The current study observed a high prevalence of anal hrHPV infection in young HIV-positive MSM and in HIV-negative MSM identifying as gay in Dar es Salaam in 2011–2012. These results and others from SSA may foreshadow high anal cancer incidence in the coming decades especially as HIV treatment extends the lives of persons with HIV. Risk-based anal cancer screening programs utilizing participant characteristics might support earlier detection of anal cancers and precancers.
Footnotes
Acknowledgements
The authors give special thanks to the persons volunteering for the study. Also, thanks to Maritza Pallo, Dr Rabia Mukadam, Kevin Brown, and Dr Jennifer S. Smith.
Author’s Contribution
AGN wrote the manuscript and analysed the data; MWR designed the study; KM and JN edited and reviewed the manuscript.
Data availability
Data are available on reasonable request. Data previously presented, in part, at the 33rd International Papillomavirus Conference (Virtual) July 20-24, 2020 and the 34th International Papillomavirus Conference (Virtual) November 13-15, 2021.
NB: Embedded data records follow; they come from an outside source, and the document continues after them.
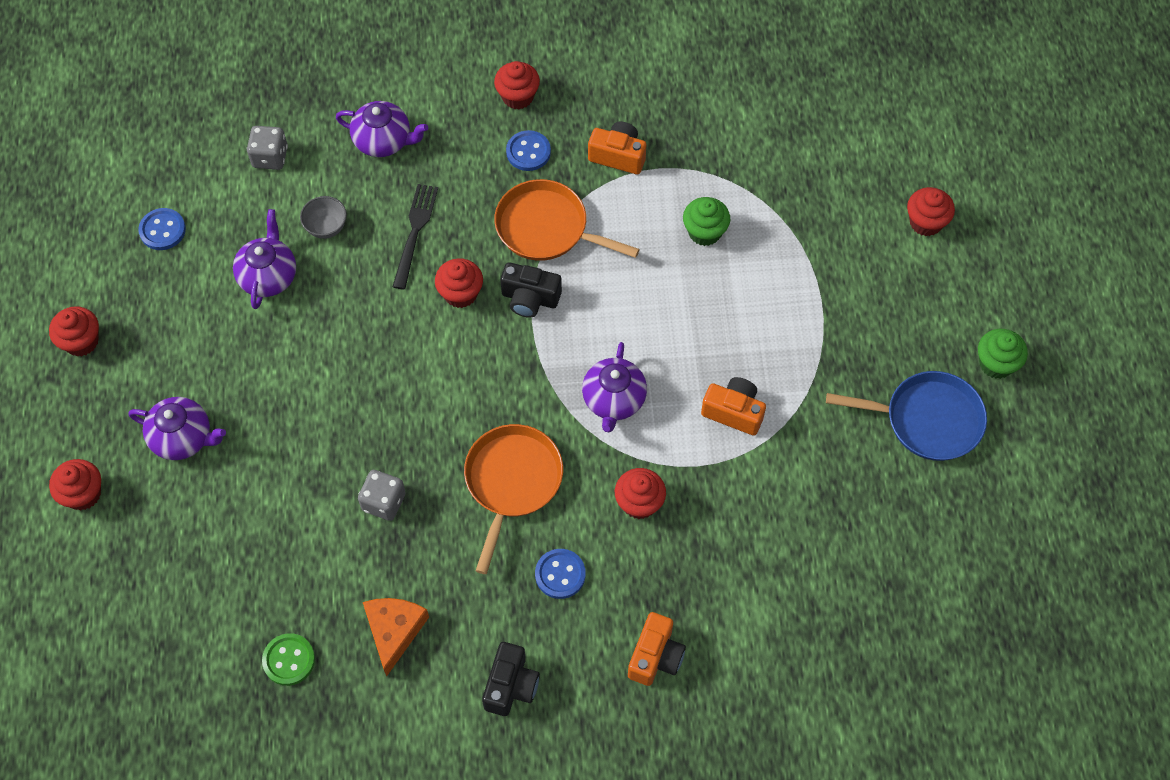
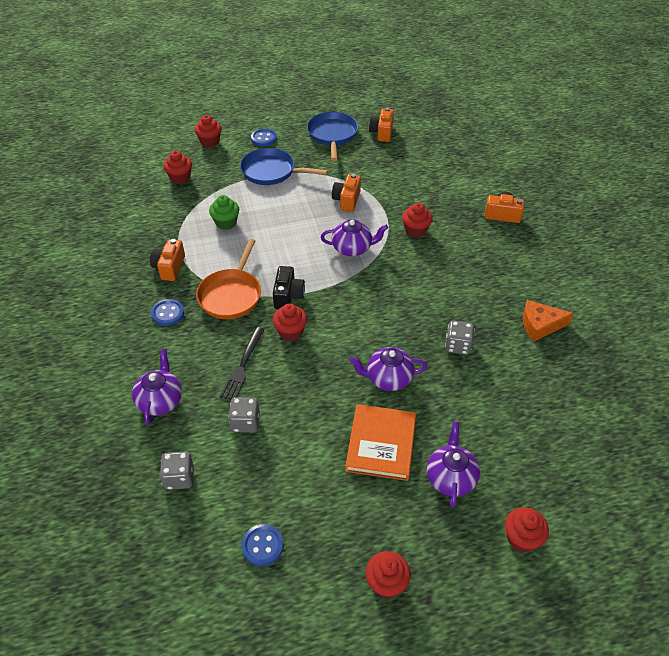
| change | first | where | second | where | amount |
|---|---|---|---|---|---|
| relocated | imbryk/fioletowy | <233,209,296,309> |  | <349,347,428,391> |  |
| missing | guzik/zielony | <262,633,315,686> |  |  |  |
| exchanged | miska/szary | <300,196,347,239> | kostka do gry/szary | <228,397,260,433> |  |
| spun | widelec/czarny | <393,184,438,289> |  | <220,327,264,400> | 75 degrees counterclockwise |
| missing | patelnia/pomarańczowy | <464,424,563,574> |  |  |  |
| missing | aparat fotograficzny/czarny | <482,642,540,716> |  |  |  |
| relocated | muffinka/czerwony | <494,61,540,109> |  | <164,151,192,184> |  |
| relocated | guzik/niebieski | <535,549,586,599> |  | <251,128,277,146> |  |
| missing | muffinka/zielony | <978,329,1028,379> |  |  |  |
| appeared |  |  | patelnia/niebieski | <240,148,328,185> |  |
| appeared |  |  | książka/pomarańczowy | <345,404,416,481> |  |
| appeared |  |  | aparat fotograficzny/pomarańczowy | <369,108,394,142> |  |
Declaration of Conflicting Interests
The author(s) declared no potential conflicts of interest with respect to the research, authorship, and/or publication of this article.
Ethics approval
The protocol was approved by The Tanzanian National Institute for Medical Research (NIMR/HQ/R.8a/Vol. IX/1088) and The University of Texas Health Science Center’s Institutional Review Board (HSC-SPH-10-0033).
Funding
The authors disclosed receipt of the following financial support for the research, authorship, and/or publication of this article: This work was supported by a grant from the United States’ National Institutes of Health, National Institute of Mental Health grant number 5R21MH090908 to MWR.